Overall, the sentiment is that the Nikkei is correcting a bit from a huge run-up (32.5 percent this year) and that U.S. markets are reacting to rising interest rates, but stocks—thus far—seem to be relatively immune. There's even thought that the Nikkei will find support at about 12,500 and will eventually surprise on the upsideas bond volatility has investors shift to stocks.
"You have to take sell in May and translate it to Japanese this year. And it's not just the month of May. It's between now and Halloween. We could have a summer selloff that would still live up to the thesis. But it's been quite pleasant, and now we're beginning to get some second thoughts."
—Art Cashin, UBS Financial Services
"Yes, we'll see a [U.S. market] correction, and I think that's a correction you'll have to buy."
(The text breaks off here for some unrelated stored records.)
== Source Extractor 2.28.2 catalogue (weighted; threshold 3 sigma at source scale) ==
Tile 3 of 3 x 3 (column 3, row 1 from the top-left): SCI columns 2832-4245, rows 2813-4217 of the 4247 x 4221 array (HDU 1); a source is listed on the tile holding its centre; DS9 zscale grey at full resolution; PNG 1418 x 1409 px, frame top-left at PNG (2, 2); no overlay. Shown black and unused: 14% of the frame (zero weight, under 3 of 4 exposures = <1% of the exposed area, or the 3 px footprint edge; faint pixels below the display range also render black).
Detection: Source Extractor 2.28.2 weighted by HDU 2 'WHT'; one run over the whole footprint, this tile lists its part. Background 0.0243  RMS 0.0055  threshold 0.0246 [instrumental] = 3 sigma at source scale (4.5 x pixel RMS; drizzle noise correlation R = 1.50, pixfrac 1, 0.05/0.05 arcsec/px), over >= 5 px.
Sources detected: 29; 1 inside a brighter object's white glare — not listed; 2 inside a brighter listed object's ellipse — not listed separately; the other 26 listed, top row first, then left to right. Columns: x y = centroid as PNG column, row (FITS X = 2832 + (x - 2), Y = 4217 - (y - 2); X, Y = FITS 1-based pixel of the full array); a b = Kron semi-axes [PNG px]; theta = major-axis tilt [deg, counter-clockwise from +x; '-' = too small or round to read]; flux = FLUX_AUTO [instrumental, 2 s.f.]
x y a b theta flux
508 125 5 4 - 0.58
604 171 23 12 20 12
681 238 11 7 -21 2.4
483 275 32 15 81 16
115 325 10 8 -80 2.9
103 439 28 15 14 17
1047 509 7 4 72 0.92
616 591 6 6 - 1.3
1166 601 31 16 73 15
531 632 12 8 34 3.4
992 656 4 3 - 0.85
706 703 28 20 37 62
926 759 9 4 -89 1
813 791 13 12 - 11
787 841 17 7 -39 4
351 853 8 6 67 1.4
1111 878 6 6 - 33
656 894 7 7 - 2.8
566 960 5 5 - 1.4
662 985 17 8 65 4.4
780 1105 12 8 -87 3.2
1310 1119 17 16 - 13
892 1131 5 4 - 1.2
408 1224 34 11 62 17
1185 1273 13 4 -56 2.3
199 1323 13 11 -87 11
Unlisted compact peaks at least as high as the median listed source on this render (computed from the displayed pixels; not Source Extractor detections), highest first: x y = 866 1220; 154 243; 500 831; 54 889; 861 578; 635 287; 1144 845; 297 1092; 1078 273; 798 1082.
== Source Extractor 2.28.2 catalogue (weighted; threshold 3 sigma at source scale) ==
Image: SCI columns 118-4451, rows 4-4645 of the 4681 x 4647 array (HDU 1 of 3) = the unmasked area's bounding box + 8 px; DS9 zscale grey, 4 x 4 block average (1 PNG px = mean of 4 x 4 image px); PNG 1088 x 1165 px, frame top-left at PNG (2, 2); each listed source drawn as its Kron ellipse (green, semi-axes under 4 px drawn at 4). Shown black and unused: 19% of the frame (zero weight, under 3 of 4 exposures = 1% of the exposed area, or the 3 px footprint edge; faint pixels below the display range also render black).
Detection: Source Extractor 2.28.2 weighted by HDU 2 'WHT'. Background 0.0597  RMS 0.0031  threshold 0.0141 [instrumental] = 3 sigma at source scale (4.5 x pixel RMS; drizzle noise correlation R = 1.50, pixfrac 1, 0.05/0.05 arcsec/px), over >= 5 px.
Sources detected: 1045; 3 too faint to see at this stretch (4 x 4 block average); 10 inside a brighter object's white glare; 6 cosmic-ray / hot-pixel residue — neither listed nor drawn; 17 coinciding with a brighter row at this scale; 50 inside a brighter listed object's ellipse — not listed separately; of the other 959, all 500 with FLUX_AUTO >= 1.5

—Yra Harris, Praxis Trading
Stealth Housing Plays?
Housing numbers are encouraging. Prices are on the rise and consumer confidence is up (see above). Does that mean you can bank on big gains from vague housing plays, such as home appliance makers (Jarden, up about 37 percent YTD) and electronics retailers (Best Buy, up about 137 percent YTD)? Probably not.
"All of a sudden we're talking about [Best Buy] as a stealth housing play when they have 6 percent of their sales from appliances that could go to 10 percent because people have so bought into the idea that the housing recovery is the world's one reliable, bankable, appreciated growth story. I think we're going a little too far."
—Mike Santoli of Yahoo Finance!
The Rich Get Richer
The richest 1 percent now control 39 percent of the world's wealth, and their share is likely to grow in the coming years, CNBC's Robert Frank reports.
The world's total private wealth grew 7.8 percent last year, to $135 trillion, according to the Boston Consulting Group's Global Wealth report. The top 1 percent control $52.8 trillion, and those worth $5 million or more control nearly a quarter of the world's wealth. And since the wealthy's wealthy grows faster than overall global wealth, the concentration should only increase. Meanwhile, they're sitting on mounds of cash.
"We really have two economies right now. We have Richistan, and they are the wealthy. And they are benefiting from rising stock prices, cheap credit and soaring asset prices. They're doing really well and feeling confident."
—CNBC wealth reporter Robert Frank
"If you go to any store in Beverly Hills or New York or even Miami—the people in those LVMH or Kors or Coach, they're not speaking English. It looks like strong U.S. sales, but this is foreign money looking for status symbols and souvenirs in the U.S."